The chapter that begins in the middle of the book
On a gloomy October morning, in a neighborhood café near King’s Cross Station, I decided to quit my 9-5 job and move to Europe to study art. Timeline: within one year. Destination: unknown. PR strategy for concerned parents: anxiously pending.
London was my last stop on a long-awaited solo trip. That morning, I was scheduled to fly back home to Vancouver, Canada, where I worked as a product designer at a health-tech startup in a hospital. I liked my job—it was meaningful work—but it was my first job out of college and always meant to be a springboard to the next opportunity. Most of my adulthood, so far, had been shaped by the pandemic. I graduated with an Honors degree in International Relations during its peak. What was meant to be a celebration of my achievements after four years of sleepless nights was reduced to watching my name scroll across a TV screen at home. Shortly after, I found a flexible remote job, which gave me the freedom to take this solo trip. It was the first time I spent in solitude post-graduation.
I had a few hours to spare before my flight. A missed bus stop and a wrong turn led me to this café, where I found myself sitting across from an older woman engrossed in a newspaper. We struck up a conversation over my sketchbook, and I was star-struck to discover she was Cynthia Enloe—an American political theorist, feminist writer, and professor whose work I had studied. Though not widely known outside academia, her writings had left a profound impression on me. For the next hour, we talked about everything from politics to working in academia. Her eyes sparkled with passion as she spoke about her 40-year teaching career.
Cynthia was the first soul on earth who confided in about my idea of returning to art school. She listened to me with such warmth and encouragement. “You have to do what you love,” she said, “everything else is just too hard.” It was the final push I needed. I had decided right then and there that I was going to give my dream a real chance, in a place with beauty and antiquity, where I felt inspired.

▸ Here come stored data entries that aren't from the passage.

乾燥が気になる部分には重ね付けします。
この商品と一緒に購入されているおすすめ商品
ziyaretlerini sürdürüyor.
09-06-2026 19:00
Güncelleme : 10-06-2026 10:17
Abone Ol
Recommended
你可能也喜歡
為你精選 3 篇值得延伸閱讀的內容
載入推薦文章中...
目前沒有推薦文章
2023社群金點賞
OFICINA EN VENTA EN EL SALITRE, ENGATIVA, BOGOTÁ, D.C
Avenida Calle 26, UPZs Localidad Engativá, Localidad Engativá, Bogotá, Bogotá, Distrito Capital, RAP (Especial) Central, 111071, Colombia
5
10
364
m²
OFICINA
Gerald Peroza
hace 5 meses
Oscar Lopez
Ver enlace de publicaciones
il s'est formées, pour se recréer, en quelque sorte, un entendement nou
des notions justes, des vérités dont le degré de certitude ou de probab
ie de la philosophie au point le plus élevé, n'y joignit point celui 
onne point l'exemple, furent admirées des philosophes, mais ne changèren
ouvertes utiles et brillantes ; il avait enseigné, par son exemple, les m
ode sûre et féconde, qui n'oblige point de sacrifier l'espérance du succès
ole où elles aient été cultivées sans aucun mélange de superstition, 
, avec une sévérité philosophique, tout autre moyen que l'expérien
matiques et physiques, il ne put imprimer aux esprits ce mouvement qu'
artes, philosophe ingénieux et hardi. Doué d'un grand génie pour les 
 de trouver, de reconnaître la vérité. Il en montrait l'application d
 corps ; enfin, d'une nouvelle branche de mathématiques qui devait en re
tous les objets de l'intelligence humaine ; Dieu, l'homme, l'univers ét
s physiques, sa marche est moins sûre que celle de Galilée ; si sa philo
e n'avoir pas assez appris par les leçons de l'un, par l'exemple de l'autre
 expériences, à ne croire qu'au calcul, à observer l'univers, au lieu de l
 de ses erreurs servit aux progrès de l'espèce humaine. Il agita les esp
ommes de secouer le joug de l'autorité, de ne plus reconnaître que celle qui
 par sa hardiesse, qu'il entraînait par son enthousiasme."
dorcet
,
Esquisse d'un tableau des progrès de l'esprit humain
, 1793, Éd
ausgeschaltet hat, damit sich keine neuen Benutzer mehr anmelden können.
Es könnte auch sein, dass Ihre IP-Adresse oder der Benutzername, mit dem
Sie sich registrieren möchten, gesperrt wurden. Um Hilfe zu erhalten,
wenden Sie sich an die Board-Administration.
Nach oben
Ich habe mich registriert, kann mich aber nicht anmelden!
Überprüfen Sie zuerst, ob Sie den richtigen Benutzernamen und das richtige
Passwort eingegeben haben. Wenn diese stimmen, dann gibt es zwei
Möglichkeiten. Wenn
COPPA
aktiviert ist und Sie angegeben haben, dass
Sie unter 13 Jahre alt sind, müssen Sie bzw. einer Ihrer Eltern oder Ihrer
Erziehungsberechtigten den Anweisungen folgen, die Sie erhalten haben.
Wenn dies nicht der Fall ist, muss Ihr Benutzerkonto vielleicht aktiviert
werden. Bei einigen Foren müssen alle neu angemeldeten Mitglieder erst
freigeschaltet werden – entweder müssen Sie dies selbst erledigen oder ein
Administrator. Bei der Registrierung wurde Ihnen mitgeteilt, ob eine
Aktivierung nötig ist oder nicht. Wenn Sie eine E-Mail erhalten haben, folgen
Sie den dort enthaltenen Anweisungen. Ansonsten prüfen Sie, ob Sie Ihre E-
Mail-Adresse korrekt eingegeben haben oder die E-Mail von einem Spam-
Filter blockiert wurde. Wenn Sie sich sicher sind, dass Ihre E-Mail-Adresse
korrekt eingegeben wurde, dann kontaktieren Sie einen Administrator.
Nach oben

I will never forget the honeyed sunlight streaming through the window on the plane as I landed in Florence, Italy, on the first day of the following October.
Fasting forward…
Now, I am six months away from finishing my studies at the Florence Classical Arts Academy, planning to stay in this city as long as I can and work independently in my own studio after graduation. Moving across the world alone has been simultaneously the most challenging and rewarding experience of my life. I still spend summers and Christmas in Vancouver, and each time I return, I’m reminded of how much I’ve grown and evolved. This has been an incredible journey, and it’s only just beginning.
The ethos behind this page
I record my life religiously—in journals, sketchbooks, and occasionally my Notes app (like a good citizen of the iPhone age). If you know me, you know I have a fear of forgetting and being forgotten. Retrospectives of life often center around milestones: birth, graduation, migration, marriage, death—you name it. Indeed, how else can a life well-lived be summed up in a few sentences except by referencing these conventional achievements?
Yet most of our lives unfold in the transient moments in between: small decisions that grow into bigger life changes, relationships we form and leave behind, the abyss between strangeness and familiarity, and the quiet days spent in motion or stillness. These are the moments that rarely find their way into neatly curated timelines.
And so, this is one reason I record them. Other times, writing to everybody and nobody in particular, with pen and ink, is the only thing that soothes my overstimulated caveman brain. The challenge with analog, however, is that it’s particularly difficult to search. Over the past month, I’ve begun, rather chaotically, to browse through my mountain of journals to digitally catalog excerpts I thought were worth revisiting. In this process of recording and editing, I rediscovered my love for writing. So, I decided to share them here in the hope that you, too, might find value in the space between my somewhat scattered thoughts and our shared human experience.